= Chain (play) =

1992 play by Pearl Cleage

Chain is an American solo performance play by Pearl Cleage. It tells the story of a 16-year-old Rosa, an African American teenager addicted to crack who has been chained to a radiator in her family home as an intervention attempt. Chain debuted in 1992 at the Women's Project in New York, starring Karen Malina White.

==Plot==
"The action revolves around the character Rosa Jackson, a sixteen-year-old drug addict whose parents have chained her to the radiator in their Harlem apartment in an attempt to save her from herself. As the drama unfolds, Rosa reflects on how she became an addict and struggles to choose between a life with drugs or a life without them."

==Productions==
Chain debuted at the Women's Project in New York City in 1992, starring Karen Malina White as Rosa. It was released on a double-bill with another one-act play by Cleage, Late Bus to Mecca.

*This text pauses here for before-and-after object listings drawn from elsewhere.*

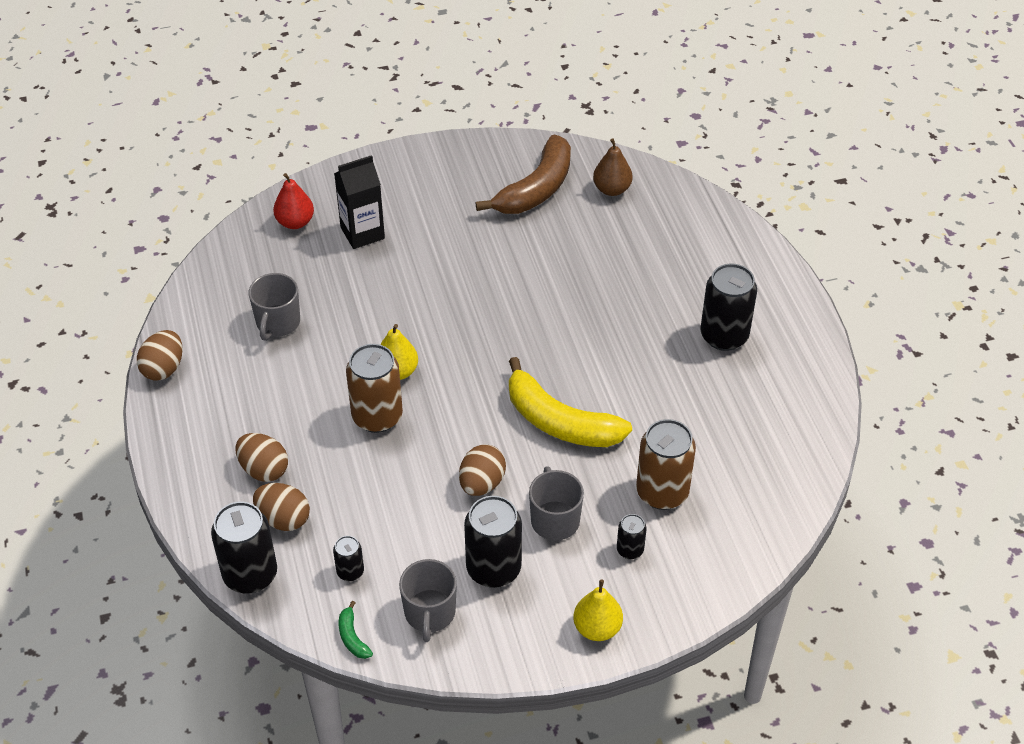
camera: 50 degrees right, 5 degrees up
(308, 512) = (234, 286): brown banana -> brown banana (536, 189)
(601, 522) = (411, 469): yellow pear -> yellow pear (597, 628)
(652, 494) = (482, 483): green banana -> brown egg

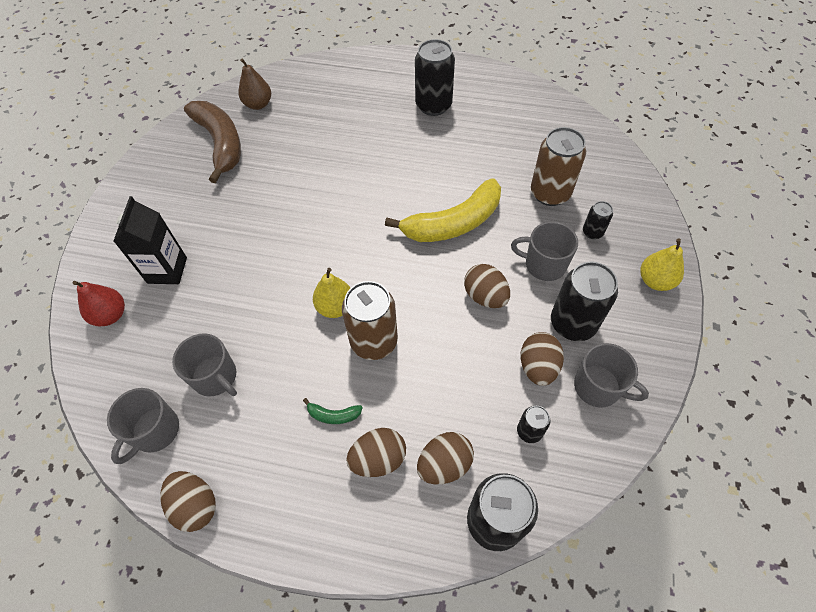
camera: 60 degrees left, 10 degrees up
(209, 310) = (155, 431): none -> grey mug
(352, 637) = (600, 458): green banana -> green banana (333, 415)
(424, 556) = (538, 367): none -> brown egg

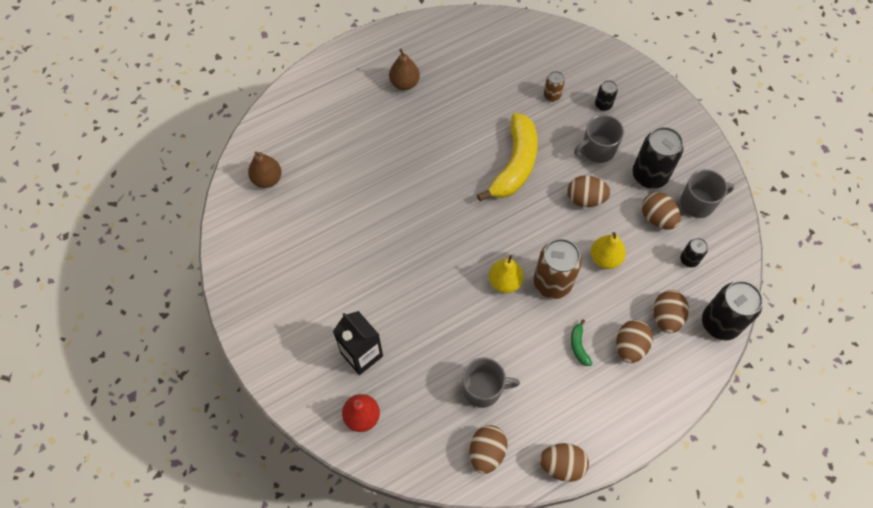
camera: 45 degrees left, 5 degrees up
(155, 431) = (486, 452): grey mug -> brown egg
(220, 143) = (278, 233): brown banana -> none
(333, 415) = (579, 346): green banana -> green banana turned 120 degrees clockwise
(433, 105) = (404, 83): black can -> brown pear
(550, 193) = (552, 96): brown can -> brown can, size x0.50
(655, 281) = (666, 111): yellow pear -> yellow pear (605, 258)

The play has been staged in cities including Washington, D.C. (2002), Kalamazoo, Michigan (2015), and Houston, Texas (2018).

== Background ==
Chain was commissioned and developed by Cleage with the Women's Project and the Southeast Playwrights Project of Atlanta. She also co-produced Chain with the Women's Project and the New Federal Theatre at Judith Anderson Theatre in New York City.

She wrote Chain as a solo performance play, and similar to her other works, the subject matter was inspired by real-life events. She read an article in the New York Times about a Puerto Rican mother and father who chained their teenage daughter to the radiator as a last resort to disrupt her drug addiction. Cleage's play centered the story on a Black family from Alabama that moves to Harlem. She described it as an exploration of the vulnerability of African American girls and their struggle with the cultural mandate to adopt their foremothers' values.

The play employs unconventional devices such as the protagonist breaking the fourth wall and the use of projected text to mark the beginning of each of seven scenes.

==Reception==
Carl A. Rossi of The Theatre Mirror reviewed the play positively, "This is a tough, tough play, and a tragic one...But CHAIN is never depressing; it is wonderfully leavened by Rosa’s equally tough sense of humor...and she betrays a still-good, still-innocent quality that soon has you rooting for her."

Dolores Whiskeyman praised Cleage's writing in The Washington Post, "She writes without sentimentality, and her stroke of genius is to deliver the situation entirely from Rosa's point of view. It's a valuable perspective, underscoring the immensity of a social ill far too complex to be resolved with bumper-sticker slogans and 30-second TV spots."